• Text excerpt
*** Block opens ***
So why has the language in the reports of USCIRF over the years suggested that it represented a party that was one? What moral authority does the State Department of a country that imposed a travel ban on citizens of Muslim-majority countries (none of whom have ever threatened American lives or property) have to lecture the world about the plight of Muslims, say, in India under Hindutva or in totalitarian China? What, indeed, to think of a Secretary of State who, not too long ago, was himself making Islamophobic comments to his fan base? Do hypocrisies even register in this age of ‘alternative facts‘?
The strange thing about all this is that the USCIRF is in and of itself a noble project. With the right kind of diplomatic tools and moral compass in the White House, its rigorously compiled and factually robust reports on the state of religious freedom in countries could provide direction to a foreign policy committed to achieving international religious justice. But the country must first ensure that it practices what it seeks to preach.
Since 9/11, life has become more difficult for Muslim Americans. They have been put under surveillance and tortured under the notorious PATRIOT Act, and have been subjected to violence and assault by fellow Americans and which peaked after the election of the current President and also to discrimination and microaggressions, despite being proud Americans.
Recently, an Iraq War veteran shouted “Thank you, Jesus” after driving his car over the members of a (presumably Hindu) Indian-American family thinking they were Muslims, leading to three people, including one child, being critically injured. This is probably the result of years of racial profiling of Muslims under the assumption that they were guilty until proven innocent. The loud racist, Islamophobic rhetoric emanating from the mouth and tweets of the current occupant of the White House and those in his administration must cease immediately. If American institutions have any credibility, Congress for one must be able to put fetters on hate speech that ends up hurting real people. Until and unless American society reflects the ideals of racial and religious harmony it espouses in its international postures, honest and potentially fruitful endeavours like the USCIRF will only end up seeming like a case of throwing stones from a glasshouse.
Nevertheless, USCIRF’s observations, at least on India, are not to be brushed aside. In fact, it only adds to a long list of complaints about the conduct of the Indian state against its religious minorities, especially in the last half-decade or so. The government has been trying to enforce its own “Muslim ban” through the deliberately divisive Citizenship Amendment Bill, which seeks to fast-track citizenship to all religious minorities from neighbouring countries except Muslims of any denomination.
*** Block closes ***
• What this task involves
Extract the part of the passage on USCIRF that starts at "The strange thing" and ends at "seeks to preach.". None of the rows are needed for this work.

• Provided records
*** Block opens ***
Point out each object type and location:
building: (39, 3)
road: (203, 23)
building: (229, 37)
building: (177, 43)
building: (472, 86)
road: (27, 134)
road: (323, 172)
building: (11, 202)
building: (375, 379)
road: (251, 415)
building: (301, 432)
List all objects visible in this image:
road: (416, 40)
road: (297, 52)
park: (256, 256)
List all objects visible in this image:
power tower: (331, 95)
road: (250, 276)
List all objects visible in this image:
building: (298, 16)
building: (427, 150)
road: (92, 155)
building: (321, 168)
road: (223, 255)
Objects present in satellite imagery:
*** Block closes ***
• Answer to this problem
The strange thing about all this is that the USCIRF is in and of itself a noble project. With the right kind of diplomatic tools and moral compass in the White House, its rigorously compiled and factually robust reports on the state of religious freedom in countries could provide direction to a foreign policy committed to achieving international religious justice. But the country must first ensure that it practices what it seeks to preach.